In a blog post last February, I addressed a tax question that is commonly raised by owners of private companies: “Should I consider changing my business to a C corporation?”
At the time, the top marginal Federal individual tax rate was increasing to 39.6 percent, with the prospect of a 43.4 percent rate on pass-through income from a business in which an owner did not materially participate. The top C corporation rate remained at 35 percent, with the top rate applicable to companies reporting less than $10 million at 34 percent.
Word coming out of Washington at the time suggested that both parties were in favor of legislative initiatives that would lower the corporate tax rate to perhaps the mid to upper 20 percent range in order to make U.S. companies more competitive in global markets.
A year has passed and corporate tax rates remain unchanged, with talk of any legislative action that would lower rates over the coming year quiet for now. For some business owners, the prospect of higher individual tax liabilities is now more clearly hitting home with the filing of their 2013 tax returns, leading some to again wonder whether a C corporation would be a more appropriate solution for their tax circumstances.
Most tax advisors continue to have strong reservations about switching from a pass-through entity (S corporation, LLC, partnership, etc.) to a C corporation quite yet. A key component of such thinking remains the avoidance of the "double tax" that arises when a C corporation’s profits are taxed initially when earned and later when distributed to the owners. This double tax generally eliminates the current favorable spread between individual and corporate tax rates. A corporate tax of 34 percent, followed by distribution of the remaining 66 percent which is taxed at 20 percent, yields a combined tax of roughly 47 percent. This combination of corporate and individual level tax can be even higher in cases where the new Medicare tax on net investment income will apply at the personal level.
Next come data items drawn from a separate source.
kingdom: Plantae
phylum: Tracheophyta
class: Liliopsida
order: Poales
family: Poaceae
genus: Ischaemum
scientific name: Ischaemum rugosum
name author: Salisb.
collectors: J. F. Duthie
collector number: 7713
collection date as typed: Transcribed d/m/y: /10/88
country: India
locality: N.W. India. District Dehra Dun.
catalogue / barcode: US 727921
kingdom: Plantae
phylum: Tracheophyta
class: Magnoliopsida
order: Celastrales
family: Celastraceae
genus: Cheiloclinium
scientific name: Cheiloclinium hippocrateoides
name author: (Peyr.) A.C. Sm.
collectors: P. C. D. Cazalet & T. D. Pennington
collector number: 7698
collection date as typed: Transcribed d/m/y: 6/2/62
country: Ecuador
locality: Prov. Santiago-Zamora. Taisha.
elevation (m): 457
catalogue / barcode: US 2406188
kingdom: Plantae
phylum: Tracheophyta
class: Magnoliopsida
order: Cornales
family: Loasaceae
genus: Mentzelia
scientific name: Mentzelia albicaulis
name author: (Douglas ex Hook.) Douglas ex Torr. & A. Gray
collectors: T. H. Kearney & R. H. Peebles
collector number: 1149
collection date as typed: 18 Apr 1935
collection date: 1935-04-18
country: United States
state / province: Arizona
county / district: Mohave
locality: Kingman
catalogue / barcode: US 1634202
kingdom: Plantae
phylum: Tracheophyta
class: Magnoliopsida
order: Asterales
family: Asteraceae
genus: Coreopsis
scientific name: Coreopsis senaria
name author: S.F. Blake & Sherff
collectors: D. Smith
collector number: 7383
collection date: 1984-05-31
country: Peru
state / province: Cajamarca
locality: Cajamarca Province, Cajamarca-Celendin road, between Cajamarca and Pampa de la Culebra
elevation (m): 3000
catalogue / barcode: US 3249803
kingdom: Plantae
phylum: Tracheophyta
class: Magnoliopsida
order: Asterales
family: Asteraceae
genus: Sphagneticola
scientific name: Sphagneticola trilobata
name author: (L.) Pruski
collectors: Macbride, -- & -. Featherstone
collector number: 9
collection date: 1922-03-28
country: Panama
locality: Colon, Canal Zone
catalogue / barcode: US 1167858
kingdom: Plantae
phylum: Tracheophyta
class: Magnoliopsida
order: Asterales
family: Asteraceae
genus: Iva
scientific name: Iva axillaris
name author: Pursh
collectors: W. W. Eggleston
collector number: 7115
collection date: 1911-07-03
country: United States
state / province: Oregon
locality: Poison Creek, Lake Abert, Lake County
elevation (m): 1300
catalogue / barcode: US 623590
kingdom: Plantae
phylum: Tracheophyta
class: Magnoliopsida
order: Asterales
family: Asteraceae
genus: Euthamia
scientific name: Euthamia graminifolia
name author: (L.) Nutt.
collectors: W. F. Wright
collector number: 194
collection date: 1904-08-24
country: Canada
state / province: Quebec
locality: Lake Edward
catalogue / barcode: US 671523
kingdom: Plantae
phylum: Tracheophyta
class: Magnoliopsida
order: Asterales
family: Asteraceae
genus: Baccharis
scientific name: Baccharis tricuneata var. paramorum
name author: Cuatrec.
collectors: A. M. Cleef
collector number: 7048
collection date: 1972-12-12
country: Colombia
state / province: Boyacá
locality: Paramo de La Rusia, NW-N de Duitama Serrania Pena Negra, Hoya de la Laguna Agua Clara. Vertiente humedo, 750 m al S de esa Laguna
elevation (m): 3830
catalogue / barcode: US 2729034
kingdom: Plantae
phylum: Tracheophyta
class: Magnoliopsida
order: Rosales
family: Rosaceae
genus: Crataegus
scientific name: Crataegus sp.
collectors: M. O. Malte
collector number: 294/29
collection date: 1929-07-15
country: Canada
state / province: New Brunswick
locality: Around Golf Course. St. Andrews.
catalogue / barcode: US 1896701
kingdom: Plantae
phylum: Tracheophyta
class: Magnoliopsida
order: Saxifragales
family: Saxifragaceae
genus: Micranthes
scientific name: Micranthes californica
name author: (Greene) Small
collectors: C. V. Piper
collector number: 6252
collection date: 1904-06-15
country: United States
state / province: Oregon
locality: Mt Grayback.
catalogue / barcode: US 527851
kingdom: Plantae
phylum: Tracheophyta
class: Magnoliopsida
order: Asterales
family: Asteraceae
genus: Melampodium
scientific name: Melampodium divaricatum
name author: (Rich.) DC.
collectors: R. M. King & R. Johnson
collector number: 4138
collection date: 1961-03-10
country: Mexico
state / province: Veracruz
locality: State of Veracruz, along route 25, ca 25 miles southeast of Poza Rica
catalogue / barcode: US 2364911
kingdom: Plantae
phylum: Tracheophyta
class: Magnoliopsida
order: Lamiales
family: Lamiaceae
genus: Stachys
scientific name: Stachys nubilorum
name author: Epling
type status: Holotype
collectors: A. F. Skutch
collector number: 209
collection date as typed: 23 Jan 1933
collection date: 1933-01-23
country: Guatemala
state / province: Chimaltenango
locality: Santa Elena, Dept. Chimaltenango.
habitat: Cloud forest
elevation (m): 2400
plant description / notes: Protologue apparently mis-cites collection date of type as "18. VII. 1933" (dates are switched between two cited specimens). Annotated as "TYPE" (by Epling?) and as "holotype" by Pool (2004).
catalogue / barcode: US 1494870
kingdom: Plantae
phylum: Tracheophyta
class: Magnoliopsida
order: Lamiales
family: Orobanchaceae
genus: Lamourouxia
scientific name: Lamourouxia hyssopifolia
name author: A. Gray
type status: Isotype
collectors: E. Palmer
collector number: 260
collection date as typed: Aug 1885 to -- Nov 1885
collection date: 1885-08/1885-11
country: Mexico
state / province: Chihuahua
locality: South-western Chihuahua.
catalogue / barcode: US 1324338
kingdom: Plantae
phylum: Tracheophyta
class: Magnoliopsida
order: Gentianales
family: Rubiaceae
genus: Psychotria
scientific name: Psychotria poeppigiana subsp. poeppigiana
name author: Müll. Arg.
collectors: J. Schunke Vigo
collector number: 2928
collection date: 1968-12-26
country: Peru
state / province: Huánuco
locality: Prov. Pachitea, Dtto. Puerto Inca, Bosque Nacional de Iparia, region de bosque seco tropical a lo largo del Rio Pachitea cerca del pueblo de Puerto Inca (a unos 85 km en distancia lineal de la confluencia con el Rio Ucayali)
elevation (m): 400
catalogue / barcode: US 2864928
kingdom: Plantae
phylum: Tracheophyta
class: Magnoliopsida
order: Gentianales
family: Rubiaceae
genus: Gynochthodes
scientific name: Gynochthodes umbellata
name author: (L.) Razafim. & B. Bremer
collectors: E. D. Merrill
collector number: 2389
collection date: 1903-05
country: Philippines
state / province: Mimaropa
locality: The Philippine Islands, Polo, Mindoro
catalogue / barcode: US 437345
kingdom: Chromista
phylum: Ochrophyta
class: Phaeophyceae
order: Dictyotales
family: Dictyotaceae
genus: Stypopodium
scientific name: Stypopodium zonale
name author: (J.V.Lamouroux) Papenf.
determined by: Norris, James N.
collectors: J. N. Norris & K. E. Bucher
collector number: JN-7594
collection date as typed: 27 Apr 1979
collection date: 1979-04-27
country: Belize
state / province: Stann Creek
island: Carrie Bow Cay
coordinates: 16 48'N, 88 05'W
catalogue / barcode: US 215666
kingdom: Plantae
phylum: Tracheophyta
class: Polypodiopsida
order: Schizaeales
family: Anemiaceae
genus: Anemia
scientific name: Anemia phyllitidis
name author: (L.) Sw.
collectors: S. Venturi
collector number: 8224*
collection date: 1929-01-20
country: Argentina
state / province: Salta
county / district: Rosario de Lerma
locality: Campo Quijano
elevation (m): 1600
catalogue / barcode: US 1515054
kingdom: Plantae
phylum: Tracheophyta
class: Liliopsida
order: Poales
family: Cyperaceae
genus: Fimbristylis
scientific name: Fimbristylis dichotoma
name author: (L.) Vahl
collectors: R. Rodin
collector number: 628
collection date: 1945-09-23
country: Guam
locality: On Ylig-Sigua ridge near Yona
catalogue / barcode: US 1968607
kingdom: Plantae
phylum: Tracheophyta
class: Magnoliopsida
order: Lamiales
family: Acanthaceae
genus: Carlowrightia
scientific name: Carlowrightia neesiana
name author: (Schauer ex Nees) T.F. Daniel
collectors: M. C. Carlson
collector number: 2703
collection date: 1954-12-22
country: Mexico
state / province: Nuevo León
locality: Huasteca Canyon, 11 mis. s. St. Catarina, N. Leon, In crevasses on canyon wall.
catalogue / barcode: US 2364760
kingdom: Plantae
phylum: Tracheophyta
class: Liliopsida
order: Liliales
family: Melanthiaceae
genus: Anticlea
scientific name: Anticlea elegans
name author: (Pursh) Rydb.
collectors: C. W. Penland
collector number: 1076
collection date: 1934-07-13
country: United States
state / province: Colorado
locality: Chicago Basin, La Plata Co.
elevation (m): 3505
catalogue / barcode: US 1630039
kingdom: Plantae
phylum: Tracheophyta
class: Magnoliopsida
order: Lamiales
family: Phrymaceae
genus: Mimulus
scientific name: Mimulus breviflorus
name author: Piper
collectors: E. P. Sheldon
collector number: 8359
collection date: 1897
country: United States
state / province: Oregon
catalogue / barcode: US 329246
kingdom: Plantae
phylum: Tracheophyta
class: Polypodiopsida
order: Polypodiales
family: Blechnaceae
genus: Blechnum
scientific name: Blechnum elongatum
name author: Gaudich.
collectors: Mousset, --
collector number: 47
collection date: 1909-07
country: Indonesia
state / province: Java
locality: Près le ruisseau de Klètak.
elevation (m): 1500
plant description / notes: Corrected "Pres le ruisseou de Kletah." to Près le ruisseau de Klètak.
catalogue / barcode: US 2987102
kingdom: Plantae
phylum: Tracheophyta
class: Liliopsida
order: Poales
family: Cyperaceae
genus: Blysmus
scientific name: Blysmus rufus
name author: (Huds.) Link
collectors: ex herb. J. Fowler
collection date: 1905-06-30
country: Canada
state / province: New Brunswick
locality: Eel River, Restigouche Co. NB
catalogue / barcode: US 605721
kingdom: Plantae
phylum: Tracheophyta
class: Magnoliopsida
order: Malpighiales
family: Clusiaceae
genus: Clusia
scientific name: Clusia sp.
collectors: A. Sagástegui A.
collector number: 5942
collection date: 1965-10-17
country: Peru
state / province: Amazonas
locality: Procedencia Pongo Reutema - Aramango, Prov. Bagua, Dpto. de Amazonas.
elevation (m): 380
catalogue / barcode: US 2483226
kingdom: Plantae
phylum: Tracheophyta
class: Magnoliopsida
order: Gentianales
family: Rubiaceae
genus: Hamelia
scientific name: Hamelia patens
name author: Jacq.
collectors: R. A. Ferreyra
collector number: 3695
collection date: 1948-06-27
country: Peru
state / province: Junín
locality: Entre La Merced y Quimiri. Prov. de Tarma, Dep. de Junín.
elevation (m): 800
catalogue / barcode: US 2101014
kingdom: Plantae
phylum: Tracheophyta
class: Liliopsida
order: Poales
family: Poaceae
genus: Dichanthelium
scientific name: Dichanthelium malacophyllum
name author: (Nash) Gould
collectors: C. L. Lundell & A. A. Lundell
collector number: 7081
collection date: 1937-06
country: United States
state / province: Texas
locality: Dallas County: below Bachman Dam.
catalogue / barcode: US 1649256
There may be circumstances in which the potential double tax consequences of operating as a C corporation are not sufficient to overcome personal and business initiatives. The ownership of a business by multiple members of a family, some of whom are not directly involved in the business, can present practical issues which a C corporation would avoid. For example, the pass-through treatment of business earnings can complicate personal tax filings, often delaying filing timelines and putting stress on the planning for payment of personal taxes.
Even in such cases, the potential ramifications of a future sale/liquidation scenario should be appropriately evaluated. Many business owners have operated their businesses as a C corporation following a philosophy of "we will never sell, therefore, why be concerned with double tax," only to be faced with the hard reality of such a tax consequence when actual events turn out to be inconsistent with that philosophy.
Should legislative attention to lowering corporate tax rates heat up going forward, we will keep you advised.